Exercise prompt> Each line of the data that mentions the string "benefits" needs to be identified and copied.

Page segmentation data:

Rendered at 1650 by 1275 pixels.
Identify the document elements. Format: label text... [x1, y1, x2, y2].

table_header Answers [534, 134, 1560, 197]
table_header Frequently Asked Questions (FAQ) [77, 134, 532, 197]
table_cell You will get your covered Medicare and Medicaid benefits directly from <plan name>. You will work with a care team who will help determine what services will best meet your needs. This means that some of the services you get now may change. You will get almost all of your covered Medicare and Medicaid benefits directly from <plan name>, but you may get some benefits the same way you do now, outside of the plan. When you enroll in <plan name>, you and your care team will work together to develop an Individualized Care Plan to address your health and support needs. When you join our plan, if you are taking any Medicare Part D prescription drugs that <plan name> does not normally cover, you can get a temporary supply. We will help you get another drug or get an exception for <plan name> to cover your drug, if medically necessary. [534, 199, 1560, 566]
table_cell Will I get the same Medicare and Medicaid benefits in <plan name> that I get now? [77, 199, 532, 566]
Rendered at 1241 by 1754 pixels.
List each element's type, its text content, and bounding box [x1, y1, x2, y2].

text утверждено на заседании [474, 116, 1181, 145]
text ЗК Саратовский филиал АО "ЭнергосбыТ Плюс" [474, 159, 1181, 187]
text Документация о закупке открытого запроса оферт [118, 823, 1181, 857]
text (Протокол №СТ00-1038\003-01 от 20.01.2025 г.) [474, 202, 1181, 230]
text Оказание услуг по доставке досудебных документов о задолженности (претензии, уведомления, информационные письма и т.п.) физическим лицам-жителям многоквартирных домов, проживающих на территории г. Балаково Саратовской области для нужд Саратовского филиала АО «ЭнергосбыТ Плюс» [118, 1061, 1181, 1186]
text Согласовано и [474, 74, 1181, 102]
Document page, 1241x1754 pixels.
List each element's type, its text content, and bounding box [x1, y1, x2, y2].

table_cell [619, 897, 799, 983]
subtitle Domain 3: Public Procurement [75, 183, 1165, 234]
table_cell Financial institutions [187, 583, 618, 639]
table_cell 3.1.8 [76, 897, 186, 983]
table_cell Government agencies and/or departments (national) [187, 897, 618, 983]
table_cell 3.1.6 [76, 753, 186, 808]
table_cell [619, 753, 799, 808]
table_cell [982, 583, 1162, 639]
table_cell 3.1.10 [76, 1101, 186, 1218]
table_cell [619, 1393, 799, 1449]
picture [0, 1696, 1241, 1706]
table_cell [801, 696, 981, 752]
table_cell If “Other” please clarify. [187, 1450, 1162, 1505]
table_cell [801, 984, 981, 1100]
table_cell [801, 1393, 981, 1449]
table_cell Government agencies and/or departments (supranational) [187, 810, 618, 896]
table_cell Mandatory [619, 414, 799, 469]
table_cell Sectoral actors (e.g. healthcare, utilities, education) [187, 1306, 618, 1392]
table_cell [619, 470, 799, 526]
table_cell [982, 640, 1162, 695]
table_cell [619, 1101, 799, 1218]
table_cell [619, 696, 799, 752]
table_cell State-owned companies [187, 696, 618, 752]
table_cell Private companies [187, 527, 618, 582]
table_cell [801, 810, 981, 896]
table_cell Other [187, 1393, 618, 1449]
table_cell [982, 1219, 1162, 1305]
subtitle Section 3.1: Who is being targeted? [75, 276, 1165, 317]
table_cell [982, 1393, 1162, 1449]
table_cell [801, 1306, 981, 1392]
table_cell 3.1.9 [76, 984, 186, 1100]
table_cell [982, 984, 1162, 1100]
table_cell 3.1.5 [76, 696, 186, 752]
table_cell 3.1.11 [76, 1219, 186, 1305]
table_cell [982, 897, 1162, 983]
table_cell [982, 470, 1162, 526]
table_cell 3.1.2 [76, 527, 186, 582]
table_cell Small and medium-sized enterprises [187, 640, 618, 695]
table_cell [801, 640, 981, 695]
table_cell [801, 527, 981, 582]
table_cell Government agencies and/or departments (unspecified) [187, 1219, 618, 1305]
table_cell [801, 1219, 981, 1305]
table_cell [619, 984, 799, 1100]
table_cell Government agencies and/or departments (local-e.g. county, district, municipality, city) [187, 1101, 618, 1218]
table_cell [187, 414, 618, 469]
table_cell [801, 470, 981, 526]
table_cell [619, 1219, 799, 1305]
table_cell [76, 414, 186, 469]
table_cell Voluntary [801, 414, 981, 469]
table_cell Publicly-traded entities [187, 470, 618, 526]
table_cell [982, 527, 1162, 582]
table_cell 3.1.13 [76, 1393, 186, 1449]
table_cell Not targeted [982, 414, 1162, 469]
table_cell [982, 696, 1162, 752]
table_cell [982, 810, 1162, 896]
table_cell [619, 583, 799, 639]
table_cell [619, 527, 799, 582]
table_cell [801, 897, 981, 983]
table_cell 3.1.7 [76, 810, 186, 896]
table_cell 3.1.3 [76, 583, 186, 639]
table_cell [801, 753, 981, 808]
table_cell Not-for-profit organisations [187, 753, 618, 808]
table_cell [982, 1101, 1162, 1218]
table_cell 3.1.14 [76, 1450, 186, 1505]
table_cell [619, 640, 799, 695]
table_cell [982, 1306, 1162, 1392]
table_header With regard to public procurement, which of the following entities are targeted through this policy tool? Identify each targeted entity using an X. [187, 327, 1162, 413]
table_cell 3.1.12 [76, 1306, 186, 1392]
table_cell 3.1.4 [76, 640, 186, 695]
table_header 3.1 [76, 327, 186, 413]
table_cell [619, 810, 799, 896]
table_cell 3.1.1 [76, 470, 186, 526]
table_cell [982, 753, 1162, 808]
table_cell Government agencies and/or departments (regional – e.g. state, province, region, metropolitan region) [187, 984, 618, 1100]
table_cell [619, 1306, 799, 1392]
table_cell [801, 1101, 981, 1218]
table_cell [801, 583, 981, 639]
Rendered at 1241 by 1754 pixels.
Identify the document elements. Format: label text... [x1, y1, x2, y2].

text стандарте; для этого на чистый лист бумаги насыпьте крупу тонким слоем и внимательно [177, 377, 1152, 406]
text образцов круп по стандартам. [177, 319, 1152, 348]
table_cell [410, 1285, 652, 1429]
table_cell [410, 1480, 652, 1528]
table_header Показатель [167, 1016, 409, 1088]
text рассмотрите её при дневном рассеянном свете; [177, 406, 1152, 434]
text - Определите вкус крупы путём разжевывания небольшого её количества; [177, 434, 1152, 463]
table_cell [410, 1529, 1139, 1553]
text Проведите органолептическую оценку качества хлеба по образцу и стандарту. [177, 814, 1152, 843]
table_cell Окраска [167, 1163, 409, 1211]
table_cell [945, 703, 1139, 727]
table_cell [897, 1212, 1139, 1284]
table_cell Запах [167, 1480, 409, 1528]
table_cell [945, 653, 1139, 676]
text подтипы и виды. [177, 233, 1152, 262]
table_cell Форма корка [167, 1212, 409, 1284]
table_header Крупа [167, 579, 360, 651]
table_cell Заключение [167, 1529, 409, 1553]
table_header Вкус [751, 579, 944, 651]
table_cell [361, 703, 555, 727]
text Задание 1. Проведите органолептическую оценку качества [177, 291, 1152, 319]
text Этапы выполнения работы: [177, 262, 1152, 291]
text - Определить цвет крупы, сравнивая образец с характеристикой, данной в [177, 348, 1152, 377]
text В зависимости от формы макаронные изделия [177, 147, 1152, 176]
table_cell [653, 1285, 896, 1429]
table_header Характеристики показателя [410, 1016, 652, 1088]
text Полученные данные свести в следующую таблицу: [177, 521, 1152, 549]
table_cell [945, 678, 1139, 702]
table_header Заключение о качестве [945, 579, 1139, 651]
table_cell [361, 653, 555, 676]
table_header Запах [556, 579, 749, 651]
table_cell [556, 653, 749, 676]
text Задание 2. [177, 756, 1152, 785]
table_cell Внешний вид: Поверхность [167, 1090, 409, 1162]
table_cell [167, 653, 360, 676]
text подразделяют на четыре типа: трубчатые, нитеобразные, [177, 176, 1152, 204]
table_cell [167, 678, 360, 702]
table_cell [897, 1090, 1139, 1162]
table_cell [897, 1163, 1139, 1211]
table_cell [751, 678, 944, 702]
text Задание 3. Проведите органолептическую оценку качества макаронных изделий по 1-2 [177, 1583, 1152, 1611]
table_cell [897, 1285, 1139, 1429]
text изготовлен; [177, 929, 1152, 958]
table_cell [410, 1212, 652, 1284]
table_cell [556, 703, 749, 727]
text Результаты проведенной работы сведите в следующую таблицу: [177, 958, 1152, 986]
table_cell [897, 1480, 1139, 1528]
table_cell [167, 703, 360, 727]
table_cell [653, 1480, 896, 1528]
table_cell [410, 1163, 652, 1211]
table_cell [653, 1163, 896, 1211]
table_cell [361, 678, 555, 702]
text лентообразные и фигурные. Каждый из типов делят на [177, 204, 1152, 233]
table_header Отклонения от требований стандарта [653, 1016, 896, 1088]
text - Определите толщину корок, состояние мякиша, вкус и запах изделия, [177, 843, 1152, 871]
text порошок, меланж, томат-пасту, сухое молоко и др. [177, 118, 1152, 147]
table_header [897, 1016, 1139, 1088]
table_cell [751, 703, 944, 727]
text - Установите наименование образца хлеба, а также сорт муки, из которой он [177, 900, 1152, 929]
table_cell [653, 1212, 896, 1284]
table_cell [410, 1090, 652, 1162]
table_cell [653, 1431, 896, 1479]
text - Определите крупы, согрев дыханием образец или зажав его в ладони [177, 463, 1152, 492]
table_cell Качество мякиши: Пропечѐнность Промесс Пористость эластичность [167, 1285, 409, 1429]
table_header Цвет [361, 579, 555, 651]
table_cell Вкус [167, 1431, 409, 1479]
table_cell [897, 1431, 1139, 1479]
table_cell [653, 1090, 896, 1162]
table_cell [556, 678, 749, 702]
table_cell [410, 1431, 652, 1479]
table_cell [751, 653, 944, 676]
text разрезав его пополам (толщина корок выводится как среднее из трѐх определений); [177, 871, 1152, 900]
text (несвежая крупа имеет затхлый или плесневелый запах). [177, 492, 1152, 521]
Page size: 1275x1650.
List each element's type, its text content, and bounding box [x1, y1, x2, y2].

Response area>
table_cell You will get your covered Medicare and Medicaid benefits directly from <plan name>. You will work with a care team who will help determine what services will best meet your needs. This means that some of the services you get now may change. You will get almost all of your covered Medicare and Medicaid benefits directly from <plan name>, but you may get some benefits the same way you do now, outside of the plan. When you enroll in <plan name>, you and your care team will work together to develop an Individualized Care Plan to address your health and support needs. When you join our plan, if you are taking any Medicare Part D prescription drugs that <plan name> does not normally cover, you can get a temporary supply. We will help you get another drug or get an exception for <plan name> to cover your drug, if medically necessary. [534, 199, 1560, 566]
table_cell Will I get the same Medicare and Medicaid benefits in <plan name> that I get now? [77, 199, 532, 566]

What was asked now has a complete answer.